I am deeply in love with these melt-in-mouth cardamom scented Indian shortbread cookies. I adore this divine combo of ghee (clarified butter), vanilla, yogurt and cardamom.
What is ‘Nankhatai or ‘Nan Khatai’?
Nan is referred as Nan bread here. And khatai (aka biscuit in some countries), also refers to the tanginess in Hindi language. So maybe the word khatai in the recipe is used because yogurt is added to these cookies.
Nan Khatai Cookies Are Very Popular:
These cookies are very famous in India, and everyone I know raves about them. They are perfect for an afternoon snack, brunch, tea time snack or even to munch throughout the day. They also make a great gift for the holidays and I gifted them to my non-Indian friends.
Although it was hard to avoid eating them, but Ado and I did it. 🙂
Related: Eggless Tutti Frutti Cookies Recipe — Karachi Biscuit
Times have changed:
Ovens were not very popular in Indian households during times when I was a little. We used to buy all the baked goodies from bakeries only.
Related: Jeera Biscuits | Eggless Roasted Cumin Cookies
But these ‘Nankhatai’ cookies were an exception because my granny used to bake them in ‘Baati’ oven or pressure cooker. She baked ‘Nan Khatai’ every month as long as I can remember. And they were just ah-mazing.
==*==
_Your objective:_
Transcribe everything in the Nankhatai cookie text from "Nan Khatai Cookies" down to "from bakeries only.". None of the items that follow are needed for anything here.

_Excerpted data:_
==*==
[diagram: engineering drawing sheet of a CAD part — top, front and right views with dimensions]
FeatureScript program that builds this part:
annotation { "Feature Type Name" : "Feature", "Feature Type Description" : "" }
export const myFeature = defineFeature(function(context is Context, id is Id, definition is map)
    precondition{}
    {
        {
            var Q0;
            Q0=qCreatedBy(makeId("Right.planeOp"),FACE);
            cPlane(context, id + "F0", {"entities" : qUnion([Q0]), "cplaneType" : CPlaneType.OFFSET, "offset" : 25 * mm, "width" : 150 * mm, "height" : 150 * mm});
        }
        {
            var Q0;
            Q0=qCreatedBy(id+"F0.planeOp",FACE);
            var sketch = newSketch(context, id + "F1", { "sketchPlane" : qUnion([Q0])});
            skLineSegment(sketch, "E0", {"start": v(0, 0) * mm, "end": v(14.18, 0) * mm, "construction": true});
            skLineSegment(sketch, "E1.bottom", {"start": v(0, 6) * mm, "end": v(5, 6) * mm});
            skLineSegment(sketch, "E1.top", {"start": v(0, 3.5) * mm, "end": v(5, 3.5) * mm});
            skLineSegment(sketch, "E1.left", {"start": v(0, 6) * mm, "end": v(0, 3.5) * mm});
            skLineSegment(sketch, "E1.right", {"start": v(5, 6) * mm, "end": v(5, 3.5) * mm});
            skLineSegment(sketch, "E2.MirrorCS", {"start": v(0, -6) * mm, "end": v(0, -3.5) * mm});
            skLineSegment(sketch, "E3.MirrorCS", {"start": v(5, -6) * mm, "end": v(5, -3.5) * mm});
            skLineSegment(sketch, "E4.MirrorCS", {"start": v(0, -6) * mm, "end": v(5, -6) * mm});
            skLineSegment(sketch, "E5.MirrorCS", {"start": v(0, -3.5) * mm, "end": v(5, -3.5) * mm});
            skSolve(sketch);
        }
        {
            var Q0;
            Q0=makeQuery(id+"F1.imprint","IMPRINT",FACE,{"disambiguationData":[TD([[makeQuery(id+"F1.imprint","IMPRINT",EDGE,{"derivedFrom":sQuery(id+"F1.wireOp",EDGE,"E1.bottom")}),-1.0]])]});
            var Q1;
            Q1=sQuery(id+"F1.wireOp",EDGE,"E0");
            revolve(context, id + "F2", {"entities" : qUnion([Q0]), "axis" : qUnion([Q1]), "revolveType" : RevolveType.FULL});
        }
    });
==*==
_Expected output:_
Nan Khatai Cookies Are Very Popular:
These cookies are very famous in India, and everyone I know raves about them. They are perfect for an afternoon snack, brunch, tea time snack or even to munch throughout the day. They also make a great gift for the holidays and I gifted them to my non-Indian friends.
Although it was hard to avoid eating them, but Ado and I did it. 🙂
Related: Eggless Tutti Frutti Cookies Recipe — Karachi Biscuit
Times have changed:
Ovens were not very popular in Indian households during times when I was a little. We used to buy all the baked goodies from bakeries only.